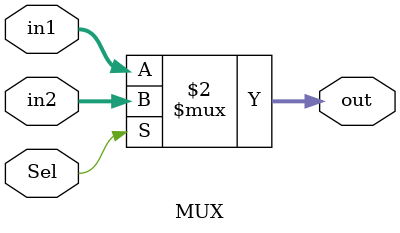
<source format=v>
module MUX
    #(parameter WIDTH = 5)
    (input wire Sel,
    input wire [WIDTH-1:0] in1, in2,
    output wire [WIDTH-1:0] out);

    assign out = (Sel == 0)? in1: in2;

endmodule

</source>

- - - - - - -

**Directive**
All of the entries above are to be duplicated exactly, with every image left out.

**Task answer**
<source format=v>
module MUX
    #(parameter WIDTH = 5)
    (input wire Sel,
    input wire [WIDTH-1:0] in1, in2,
    output wire [WIDTH-1:0] out);

    assign out = (Sel == 0)? in1: in2;

endmodule

</source>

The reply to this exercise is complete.